All Good People Here(71)



Thud.

This time when Margot heard the noise, there was no mistaking. Someone was outside the house. She stuffed the programs back into the drawer, replaced the false bottom and the wire rack, then slammed it shut, locked it, and threw the key back where she’d found it. She strode quickly to the door, her hands in fists by her sides.

Margot slipped quietly out the door, tiptoed to the edge of the living room, and peered around the corner, half expecting Luke to be gone, but there he was, sitting at the far end of the couch, his body trained to the TV. Margot studied him for a moment. Was it just her imagination or was he breathing too fast? But the noise had come from outside—at least, she thought it had—and it didn’t seem possible that he’d left and come back in without her hearing.

Margot walked to the front door and threw it open. But beyond the dim glow of the porch light, there was only blackness. She stood there, waiting for her eyes to adjust, the tap, tap, tapping of moths beating their bodies against the bulb overhead. Margot peered out into the night, but there was nothing to see. She listened for another sound, but the night was quiet. Adrenaline slowed in her veins.

Then, as she was turning to go back inside, something drew her attention down: a folded piece of paper beneath her shoe. Even though some of the letters had been obscured by her foot, it was clear that her name had been scrolled on its front. Margot bent down slowly, picking it up with a shaky hand. She shot one more glance around her, then opened it.

This note had been written in the exact same hand as the one that had been left on her car, but while the first could have been construed as a warning—It’s not safe for you here—this was an order. And at only two words, its message was loud and clear: GET OUT.





TWENTY-FIVE


    Krissy, 2009


It was late Saturday night, Billy had long since gone to sleep, and Krissy sat at the kitchen table with an overfull glass of white wine. Jace’s last letter trembled in her hand, his words staring up at her: I don’t know what you think happened to January, but I’m not the one who killed her.

That one line had her mind in chaos, as if it had wriggled into her brain and unspooled everything she knew. She took a long sip of wine and, for what felt like the millionth time over the course of her life, she relived that terrible night in her mind: the basement door open, a yawning blackness beyond. Jace, standing over the dead body of January, her own body going cold. And the bizarre, unfeeling words that had crawled up her spine: “Can we play tomorrow, Mommy? Just you and me?”

The memory felt solid, a thread woven into her DNA. How could Jace not remember? Was he lying? But why? She already knew the truth and had protected him. Had he blotted it all out? He’d been only six at the time, his brain still mushy with youth. Yet surely it was impossible not to remember killing your own sister. No matter what your age, that had to leave its mark on you, an indelible scar on your soul.

The mere possibility that Jace hadn’t killed January felt like someone had upended her life, flooding her with both relief and shame. On the one hand, it would mean her son wasn’t a monster; on the other, it would mean she’d alienated him for no reason at all.

Krissy needed to understand. She took a deep breath, picked up a pen, and on a blank sheet of paper wrote down every detail of what she remembered from that night, everything she’d done. Then she asked Jace to do the same.

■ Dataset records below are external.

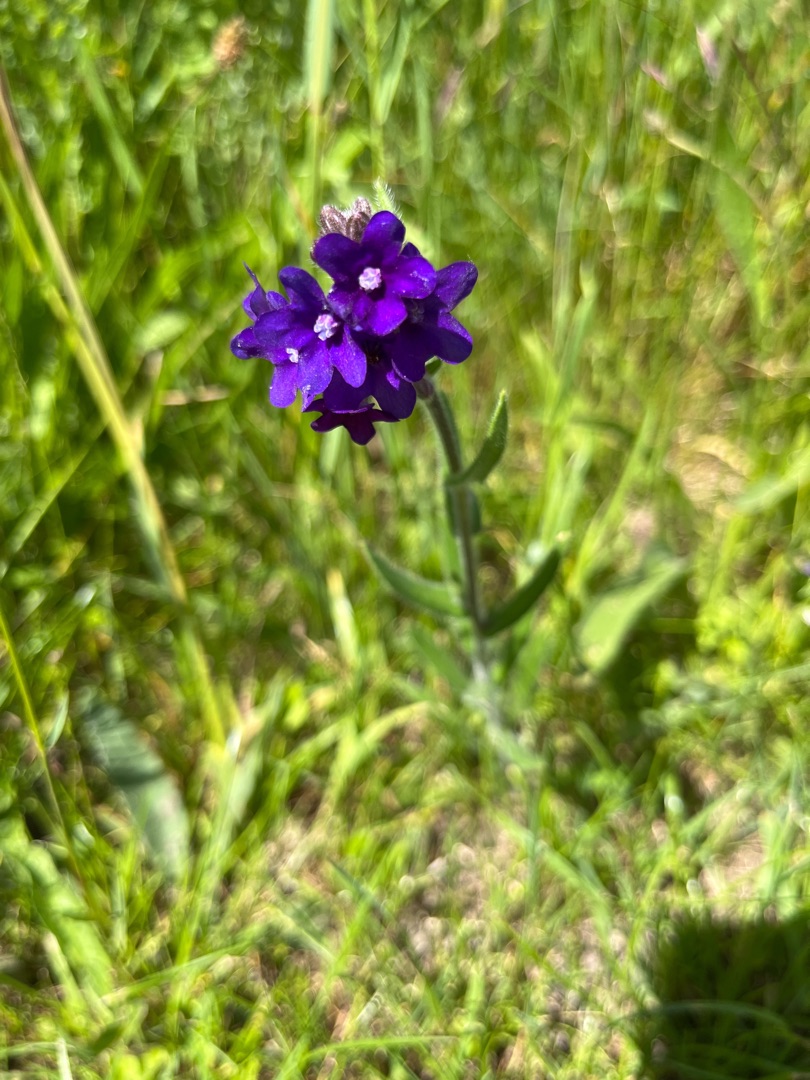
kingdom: Plantae
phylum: Tracheophyta
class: Magnoliopsida
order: Boraginales
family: Boraginaceae
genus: Anchusa
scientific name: Anchusa officinalis
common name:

She mailed it early the next morning, and when she received his response the following week, she didn’t even wait to get back to the house to read it. She tore it open there at the mailbox, reading over the pages with a hammering heart. When she got to the end, it was clear: either Jace was lying, or for fifteen years, she’d been wrong about everything.

Back inside the kitchen, Krissy grabbed the phone from its cradle on the wall and, with shaking fingers, dialed Jodie’s number. Billy was spending the weekend at a farming equipment convention in Indianapolis, so it didn’t matter where she talked or what she said.

“Whoa, hey,” Jodie said when she heard Krissy’s trembling greeting. “What’s going on? What’s the matter?”

“Can I come over? Now?” Krissy glanced at the clock on the kitchen wall. It was a Friday and she and Jodie had made plans for later that evening. Jodie’s husband and two boys were at some overnight soccer retreat and her daughter was going to a slumber party. With Billy out of town too, it was one of those rare occasions where they had an empty house and a full night to themselves. But Krissy wasn’t supposed to go over until six and it was only four.

“The boys have already left,” Jodie said, “but Amelia’s still here. Let me call the mom who’s hosting and see if I can drop her off early, okay? I’ll call you back in a minute.”

The moment Jodie called her back and told her to come over, Krissy grabbed her overnight bag and hopped into her car. Half an hour later, she was standing on Jodie’s doorstep.

“Hey. Come in,” Jodie said, opening the door wide and ushering her inside, where they exchanged a perfunctory hug and kiss. “What’s up?”

“I just got a letter from Jace.”

“Ah.” Jodie nodded. Though Krissy had never told her just how afraid she was of her own son, Jodie was the one who’d held Krissy’s hand during the worst of his teenage years, the one who listened while she talked, the one whose shoulder Krissy had cried on each time Jace got in trouble.